* [Written exercise]: Write out everything in the passage on travel from "Q. I know that" down to "we live in.", copying it word for word.

* [Passage given]:
Q. I know that you're a big traveler. How has that influenced your writing? — Haley
A. Dear Haley, Traveling, both as a child and then on my own, as an adult, opened my mind, showed me the innumerable we human being have of being, whether in dress, in language, in food, in customs, in every way. Travelling showed me that we emphatically do NOT live in a global village. It's a big, beautiful world out there, unknowable except it you see it with your own eyes, smell it with your own nose, hear it with your own ears. I love traveling. I don't claim to understand much of what I see. If I can barely understand myself, if Canada still baffles me, what chance do I have of understanding India, China, France, Portugal, Rwanda? None. But I'm happy to be dazzled by it all, breathless and thankful for the kaleidoscope we live in.

* [Material provided]:
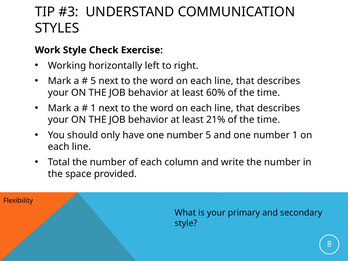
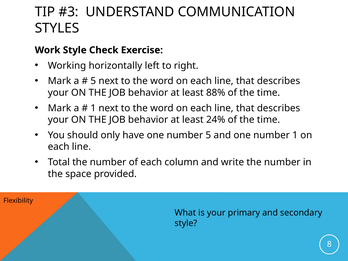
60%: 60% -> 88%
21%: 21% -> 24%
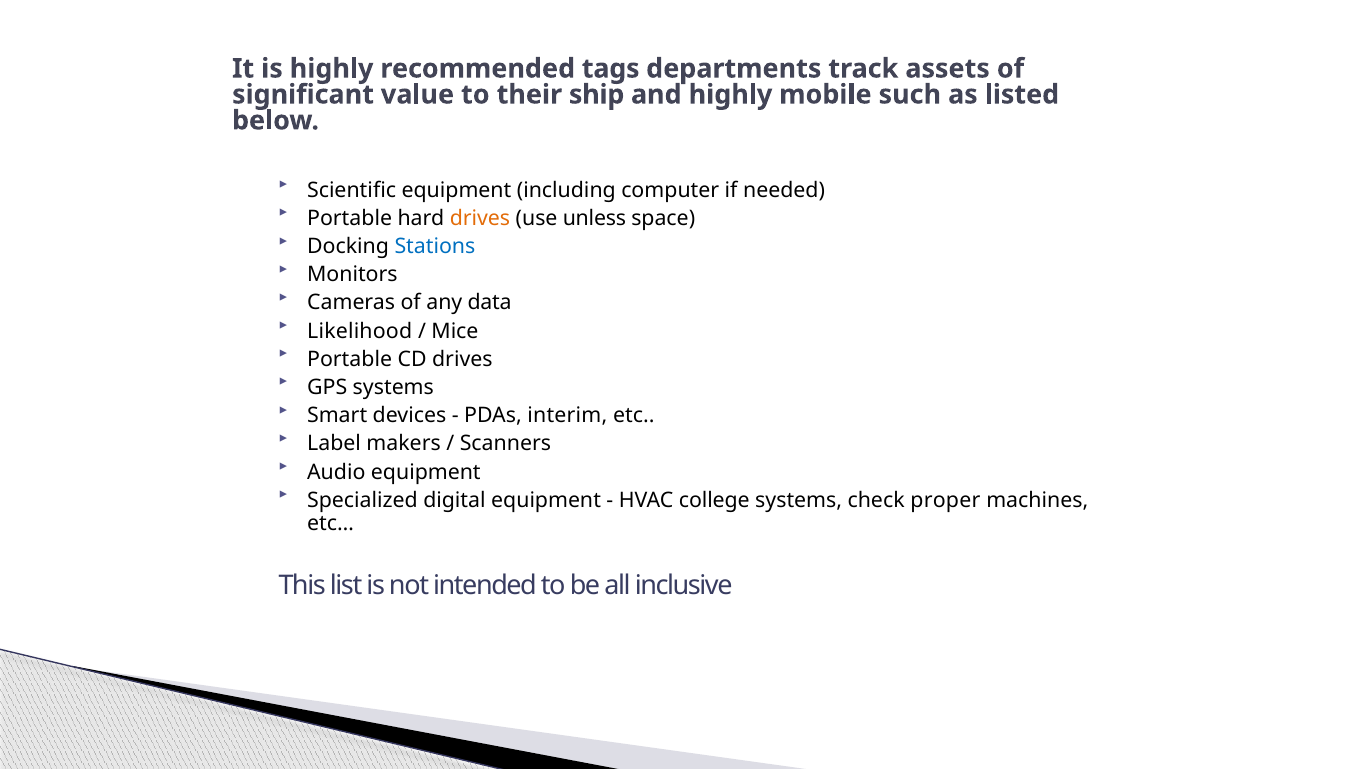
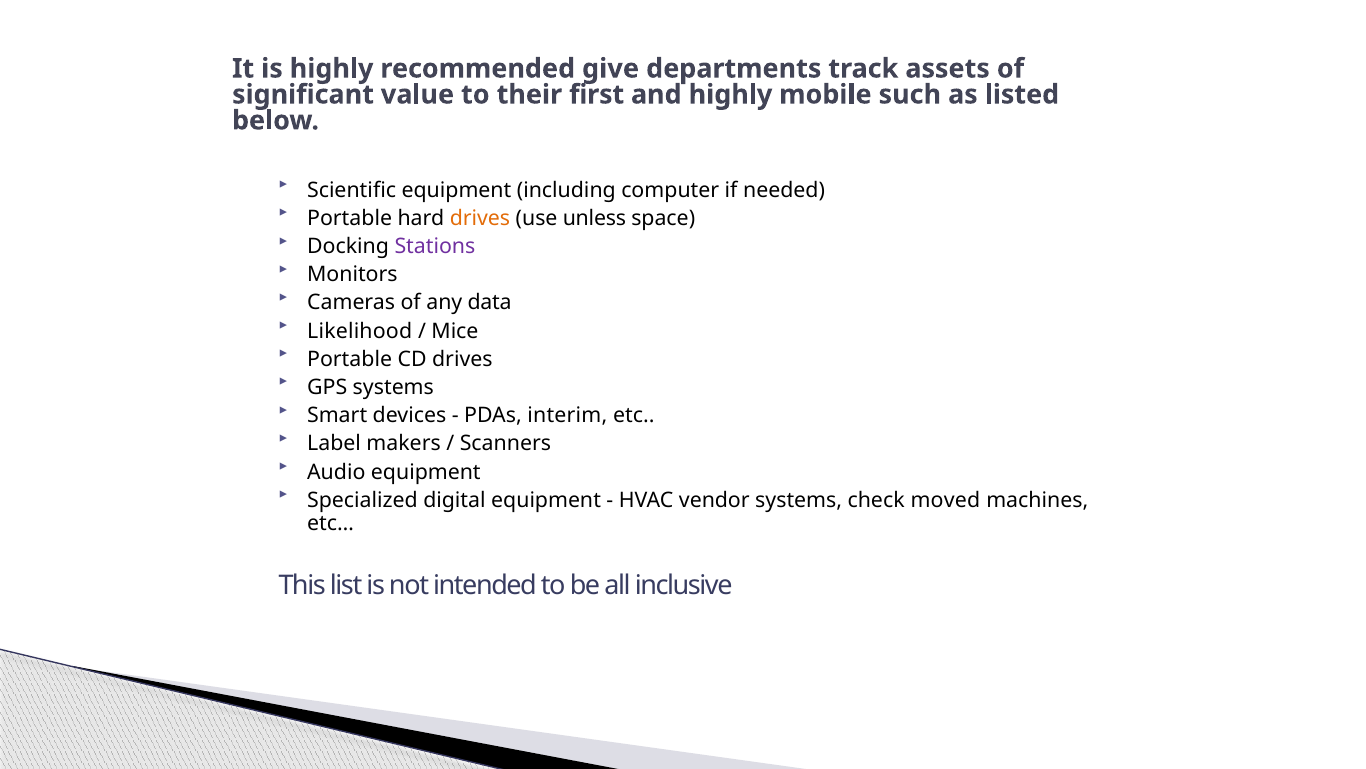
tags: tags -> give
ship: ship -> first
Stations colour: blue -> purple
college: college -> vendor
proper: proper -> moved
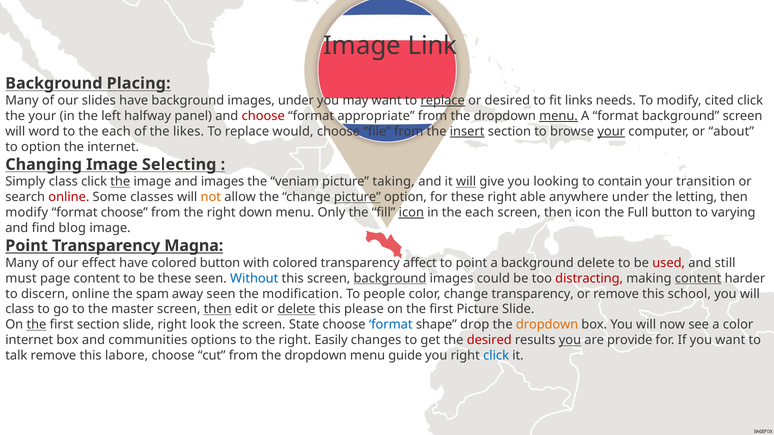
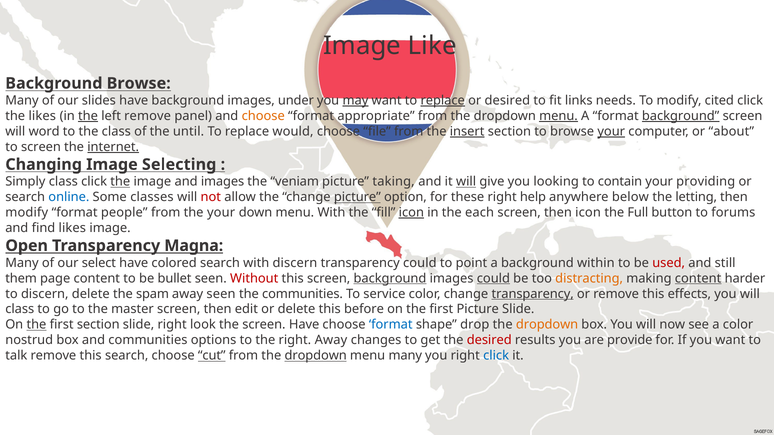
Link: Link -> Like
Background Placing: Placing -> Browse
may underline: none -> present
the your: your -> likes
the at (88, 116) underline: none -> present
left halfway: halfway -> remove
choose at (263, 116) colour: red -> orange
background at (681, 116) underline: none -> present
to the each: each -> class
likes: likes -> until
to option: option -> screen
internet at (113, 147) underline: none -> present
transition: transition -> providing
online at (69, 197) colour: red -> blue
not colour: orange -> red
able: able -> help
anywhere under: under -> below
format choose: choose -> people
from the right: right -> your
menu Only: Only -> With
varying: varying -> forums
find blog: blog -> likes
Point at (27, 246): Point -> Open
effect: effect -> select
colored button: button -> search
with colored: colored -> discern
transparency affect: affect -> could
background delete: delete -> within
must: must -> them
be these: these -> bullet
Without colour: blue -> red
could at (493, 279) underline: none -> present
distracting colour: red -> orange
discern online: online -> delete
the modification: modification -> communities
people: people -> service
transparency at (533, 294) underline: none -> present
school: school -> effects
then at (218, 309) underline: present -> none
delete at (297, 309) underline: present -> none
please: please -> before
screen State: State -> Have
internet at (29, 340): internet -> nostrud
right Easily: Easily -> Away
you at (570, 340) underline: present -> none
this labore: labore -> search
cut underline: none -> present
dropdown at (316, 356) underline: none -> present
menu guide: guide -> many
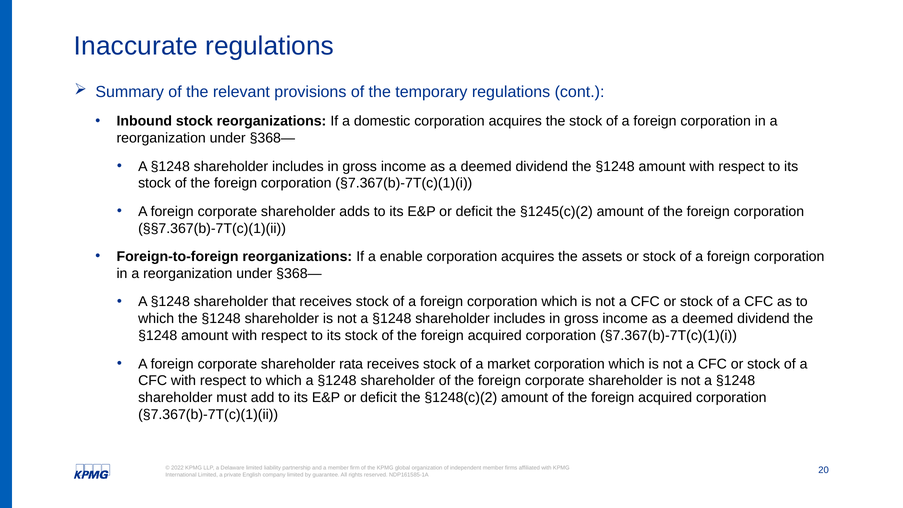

* [Result for this exercise]:
Q. I know that you're a big traveler. How has that influenced your writing? — Haley
A. Dear Haley, Traveling, both as a child and then on my own, as an adult, opened my mind, showed me the innumerable we human being have of being, whether in dress, in language, in food, in customs, in every way. Travelling showed me that we emphatically do NOT live in a global village. It's a big, beautiful world out there, unknowable except it you see it with your own eyes, smell it with your own nose, hear it with your own ears. I love traveling. I don't claim to understand much of what I see. If I can barely understand myself, if Canada still baffles me, what chance do I have of understanding India, China, France, Portugal, Rwanda? None. But I'm happy to be dazzled by it all, breathless and thankful for the kaleidoscope we live in.